Set of tasks:
(a) According to the text on master data in fantasy sports, which two objects are the true master data objects?
(b) Reproduce the stretch of the text on master data in fantasy sports from "Attributes – Player" through "of their stadium.".

In fantasy sports, this distinction is very easy to make:

Master Data – data describing the real-world players on the roster of each fantasy team.
Transaction Data – data describing the statistical events of the real-world games played.

In his magnificent book Master Data Management, David Loshin explained that “master data objects are those core business objects used in the different applications across the organization, along with their associated metadata, attributes, definitions, roles, connections and taxonomies.”

In fantasy sports, Players and Teams are the master data objects with many characteristics including the following:

Attributes – Player attributes include first name, last name, birth date, professional experience in years, and their uniform number. Team attributes include name, owner, home city, and the name and seating capacity of their stadium.
Definitions – Player and Team have both Professional and Fantasy definitions. Professional teams and players are real-world objects managed independent of fantasy sports. Fundamentally, Professional Team and Professional Player are reference data objects from external content providers (Major League Baseball and the National Football League). Therefore, Fantasy Team and Fantasy Player are the true master data objects. The distinction between professional and fantasy teams is simpler than between professional and fantasy players. Not every professional player will be used in fantasy sports (e.g. offensive linemen in football) and the same professional player can simultaneously play for multiple fantasy teams in different fantasy leagues (or sometimes even within the same league – e.g. fantasy tournament formats).

(Collected data entries)
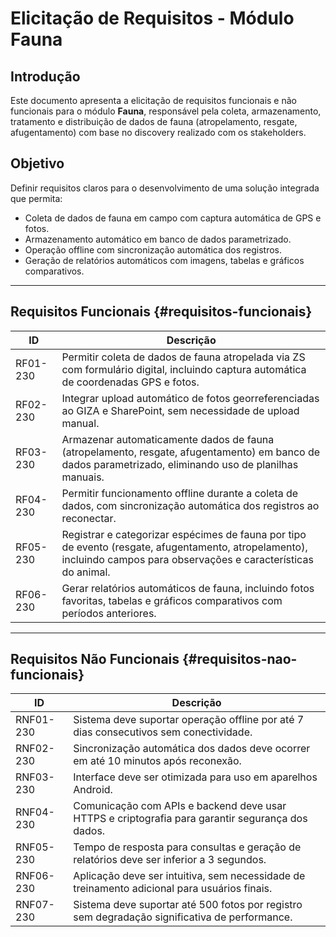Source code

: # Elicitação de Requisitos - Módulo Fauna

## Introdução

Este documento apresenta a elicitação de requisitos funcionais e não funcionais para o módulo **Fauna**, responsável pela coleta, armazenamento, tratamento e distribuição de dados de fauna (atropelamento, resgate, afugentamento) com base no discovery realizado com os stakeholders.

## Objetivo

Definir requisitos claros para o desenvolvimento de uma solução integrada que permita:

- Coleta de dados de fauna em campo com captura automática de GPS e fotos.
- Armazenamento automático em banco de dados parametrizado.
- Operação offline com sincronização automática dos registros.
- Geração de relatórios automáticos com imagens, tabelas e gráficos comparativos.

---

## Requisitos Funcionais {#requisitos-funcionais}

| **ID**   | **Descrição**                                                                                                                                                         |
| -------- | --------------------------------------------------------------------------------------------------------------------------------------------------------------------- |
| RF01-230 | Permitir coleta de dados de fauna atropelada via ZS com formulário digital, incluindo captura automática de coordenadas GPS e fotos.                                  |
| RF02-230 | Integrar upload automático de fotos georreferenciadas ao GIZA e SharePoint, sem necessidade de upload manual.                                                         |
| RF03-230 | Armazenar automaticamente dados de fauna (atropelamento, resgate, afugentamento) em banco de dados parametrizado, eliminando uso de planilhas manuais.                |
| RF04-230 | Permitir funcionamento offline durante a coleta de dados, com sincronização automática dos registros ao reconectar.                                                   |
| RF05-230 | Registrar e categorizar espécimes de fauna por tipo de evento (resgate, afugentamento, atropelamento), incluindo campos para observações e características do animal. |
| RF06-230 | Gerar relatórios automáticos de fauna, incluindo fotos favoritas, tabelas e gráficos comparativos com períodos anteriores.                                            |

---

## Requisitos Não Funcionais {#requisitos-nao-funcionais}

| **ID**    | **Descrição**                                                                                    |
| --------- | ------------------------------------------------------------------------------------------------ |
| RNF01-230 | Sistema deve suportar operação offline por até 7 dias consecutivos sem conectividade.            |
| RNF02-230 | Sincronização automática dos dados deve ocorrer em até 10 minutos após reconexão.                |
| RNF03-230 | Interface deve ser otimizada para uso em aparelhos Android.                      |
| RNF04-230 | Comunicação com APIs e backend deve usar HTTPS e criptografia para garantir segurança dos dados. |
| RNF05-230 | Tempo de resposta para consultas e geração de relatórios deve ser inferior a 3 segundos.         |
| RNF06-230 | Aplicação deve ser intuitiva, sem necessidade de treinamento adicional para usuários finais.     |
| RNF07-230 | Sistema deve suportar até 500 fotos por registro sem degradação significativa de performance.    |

Results of the tasks:
(a) Fantasy Team and Fantasy Player

(b)
Attributes – Player attributes include first name, last name, birth date, professional experience in years, and their uniform number. Team attributes include name, owner, home city, and the name and seating capacity of their stadium.